By: Joe Strupp
At the Rockford (Ill.) Register-Star, online readers can do more than just follow the parole efforts of some of the area’s most notorious convicted killers. They can also have a say in whether these criminals should go free.
Since 2006, the daily paper has used its Web site to let readers contact the state parole board when certain convicts are facing parole. On four occasions since the beginning of 2008, the Register-Star has placed online “petitions” on its Web site related to the pending parole hearing of a specific convicted murderer. In each case, readers are asked to sign a petition either favoring or opposing the prisoner’s release. The results are e-mailed directly to the Illinois Prisoner Review Board.
The paper offers this option “because we believe we are a voice for the voiceless,” says Anna Voelker, assistant managing editor/online and a member of the paper’s editorial board. “We started it about two years ago, but this year has seen the most at one time.” In each case, online readers are asked to fill out a form with their personal information and whether they favor or oppose parole for the specified prisoner. Each is warned that their name will become part of a public record. Results are then sent electronically to the parole review board.

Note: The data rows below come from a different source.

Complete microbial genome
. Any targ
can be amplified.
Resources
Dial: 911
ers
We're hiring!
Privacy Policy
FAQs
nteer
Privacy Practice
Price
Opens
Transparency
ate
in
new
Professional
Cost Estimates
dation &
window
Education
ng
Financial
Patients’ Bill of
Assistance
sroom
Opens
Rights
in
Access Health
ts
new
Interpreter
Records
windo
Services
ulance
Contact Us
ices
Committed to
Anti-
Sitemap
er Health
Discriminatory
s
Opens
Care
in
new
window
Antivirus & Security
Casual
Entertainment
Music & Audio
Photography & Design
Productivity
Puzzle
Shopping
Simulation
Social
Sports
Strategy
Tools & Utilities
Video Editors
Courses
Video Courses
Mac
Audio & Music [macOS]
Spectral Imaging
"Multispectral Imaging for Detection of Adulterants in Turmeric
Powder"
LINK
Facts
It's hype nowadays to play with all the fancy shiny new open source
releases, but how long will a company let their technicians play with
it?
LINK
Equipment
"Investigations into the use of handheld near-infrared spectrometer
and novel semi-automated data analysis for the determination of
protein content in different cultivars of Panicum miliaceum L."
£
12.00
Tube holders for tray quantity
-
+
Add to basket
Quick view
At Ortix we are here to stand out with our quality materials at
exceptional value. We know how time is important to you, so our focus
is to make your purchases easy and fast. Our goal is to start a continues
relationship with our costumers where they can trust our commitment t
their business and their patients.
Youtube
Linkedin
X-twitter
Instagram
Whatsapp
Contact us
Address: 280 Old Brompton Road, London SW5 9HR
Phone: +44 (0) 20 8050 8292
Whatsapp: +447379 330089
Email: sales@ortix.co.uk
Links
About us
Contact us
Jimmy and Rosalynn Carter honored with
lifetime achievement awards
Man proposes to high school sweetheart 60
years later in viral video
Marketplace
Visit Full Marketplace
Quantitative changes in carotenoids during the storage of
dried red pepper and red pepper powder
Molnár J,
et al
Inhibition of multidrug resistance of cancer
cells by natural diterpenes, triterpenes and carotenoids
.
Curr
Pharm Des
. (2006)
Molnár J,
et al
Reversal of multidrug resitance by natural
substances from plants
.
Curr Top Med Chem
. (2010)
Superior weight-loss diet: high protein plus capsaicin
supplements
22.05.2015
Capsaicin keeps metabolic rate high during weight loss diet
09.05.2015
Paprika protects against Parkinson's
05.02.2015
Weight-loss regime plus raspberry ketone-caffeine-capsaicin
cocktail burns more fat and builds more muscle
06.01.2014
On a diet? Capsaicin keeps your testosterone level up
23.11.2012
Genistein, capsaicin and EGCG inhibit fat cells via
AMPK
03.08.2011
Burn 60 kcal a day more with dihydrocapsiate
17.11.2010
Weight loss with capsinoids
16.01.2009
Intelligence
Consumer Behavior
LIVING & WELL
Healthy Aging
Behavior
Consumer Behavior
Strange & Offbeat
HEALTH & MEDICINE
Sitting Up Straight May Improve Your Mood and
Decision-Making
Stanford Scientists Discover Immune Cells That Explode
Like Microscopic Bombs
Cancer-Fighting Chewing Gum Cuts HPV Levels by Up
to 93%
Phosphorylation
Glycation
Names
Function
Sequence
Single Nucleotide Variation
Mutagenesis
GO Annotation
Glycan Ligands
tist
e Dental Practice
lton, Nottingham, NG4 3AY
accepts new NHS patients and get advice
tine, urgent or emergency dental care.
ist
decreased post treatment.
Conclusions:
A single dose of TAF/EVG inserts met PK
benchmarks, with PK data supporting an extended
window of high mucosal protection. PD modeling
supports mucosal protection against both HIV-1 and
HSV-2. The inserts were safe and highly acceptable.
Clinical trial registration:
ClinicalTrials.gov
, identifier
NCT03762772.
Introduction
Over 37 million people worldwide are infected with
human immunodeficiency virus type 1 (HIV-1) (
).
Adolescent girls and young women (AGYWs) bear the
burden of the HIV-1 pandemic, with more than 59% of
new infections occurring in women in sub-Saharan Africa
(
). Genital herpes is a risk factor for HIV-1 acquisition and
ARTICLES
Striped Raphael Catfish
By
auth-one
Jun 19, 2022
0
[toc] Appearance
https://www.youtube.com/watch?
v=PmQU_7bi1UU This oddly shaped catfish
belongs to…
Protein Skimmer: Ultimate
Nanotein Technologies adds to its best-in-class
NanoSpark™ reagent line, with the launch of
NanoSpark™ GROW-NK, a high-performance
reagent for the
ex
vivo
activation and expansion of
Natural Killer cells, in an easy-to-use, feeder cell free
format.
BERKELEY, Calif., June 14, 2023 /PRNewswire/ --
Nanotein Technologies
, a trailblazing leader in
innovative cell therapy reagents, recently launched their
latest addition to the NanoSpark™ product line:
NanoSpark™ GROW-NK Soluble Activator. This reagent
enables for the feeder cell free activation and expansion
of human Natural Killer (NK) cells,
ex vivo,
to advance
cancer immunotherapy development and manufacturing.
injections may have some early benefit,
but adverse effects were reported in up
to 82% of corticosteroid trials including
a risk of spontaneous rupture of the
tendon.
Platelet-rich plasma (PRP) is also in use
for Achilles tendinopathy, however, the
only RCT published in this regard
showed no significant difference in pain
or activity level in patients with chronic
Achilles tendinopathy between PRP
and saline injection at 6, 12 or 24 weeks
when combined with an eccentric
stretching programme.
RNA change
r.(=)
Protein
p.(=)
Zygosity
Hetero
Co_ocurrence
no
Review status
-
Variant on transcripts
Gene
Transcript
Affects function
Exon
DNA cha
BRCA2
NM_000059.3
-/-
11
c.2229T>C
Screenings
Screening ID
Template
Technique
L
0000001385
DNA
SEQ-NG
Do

The first such petition for 2008 surrounded the parole hearing of Robert Henry Lower, whose murder of Joey Didier in 1975 had special meaning to the paper: Didier was a Register-Star delivery boy. Before Lower was denied parole in January, nearly 4,000 petition e-mails opposing his parole were sent through the paper’s Web site, with fewer than 30 supporting parole. “There are always thousands of responses,” says Editor Linda Grist Cunningham. “The opportunity to express opinions is a big deal.”
In February, Curtis Brownell, convicted in the 1977 murder of 17-year-old Louise Betts, came up for parole ? and lost his bid. That denial came after 1,900 opposition petition e-mails via the paper’s Web site, against about 20 in favor, Voelker says. Since then, the paper has been running two more online petitions related to the potential parole of cop killer Theodore Bacino, convicted of murder in 1974, and Simon P. Nelson, who was convicted in the 1978 murders of his six children. In late June, both were denied as well.
Bacino’s rejection followed some 1,546 online petition e-mails sent via the paper’s Web site opposing his release, compared to 50 in favor. For Nelson, about 2,024 e-mails were forwarded to the review board by readers seeking to deny his release, with fewer than 30 in favor.
“You could fill one out 10 times, but that doesn’t really happen,” says Voelker. Cunningham says the approach is a clear public service: “It is our way of helping residents.”
According to Jorge Montes, chairman of the Illinois Prisoner Review Board, the petition e-mails are noticed: “The input is useful,” he says, even though the anti-parole response has become quite predictable. “There is no question that we give it weight, and it makes us think twice about an individual.”
The paper actually began the effort in print in the early 1990s. Since Didier’s murder more than 30 years ago, Cunningham says the paper took special interest in the annual parole hearings for Lower because his victim had been part of the Register-Star family. “Ever year, since 1975, we have written a story or editorial about Joey,” the editor says. “The parole for his killer is a yearly thing.” Each year has brought another editorial opposing his parole.
In the early 1990s, the paper began printing coupons with the anti-Lower editorials, which asked readers who also opposed his parole to fill them out and send them to the paper. Those were forwarded to the review board. “As we got more fluent in being able to do things [online], we pushed it to the Web,” Cunningham says. “It is giving people an opportunity to speak out, and a little bit of control over something they feel passionate about.”
Cunningham adds that the paper wanted to make sure the Web approach was fair, offering both opponents and supporters of each parole subject an equal chance to express their opinions. But, she says, the online e-mails are overwhelmingly from people who oppose the paroles. The petitions are also only done for serious murder convictions, involving local crimes.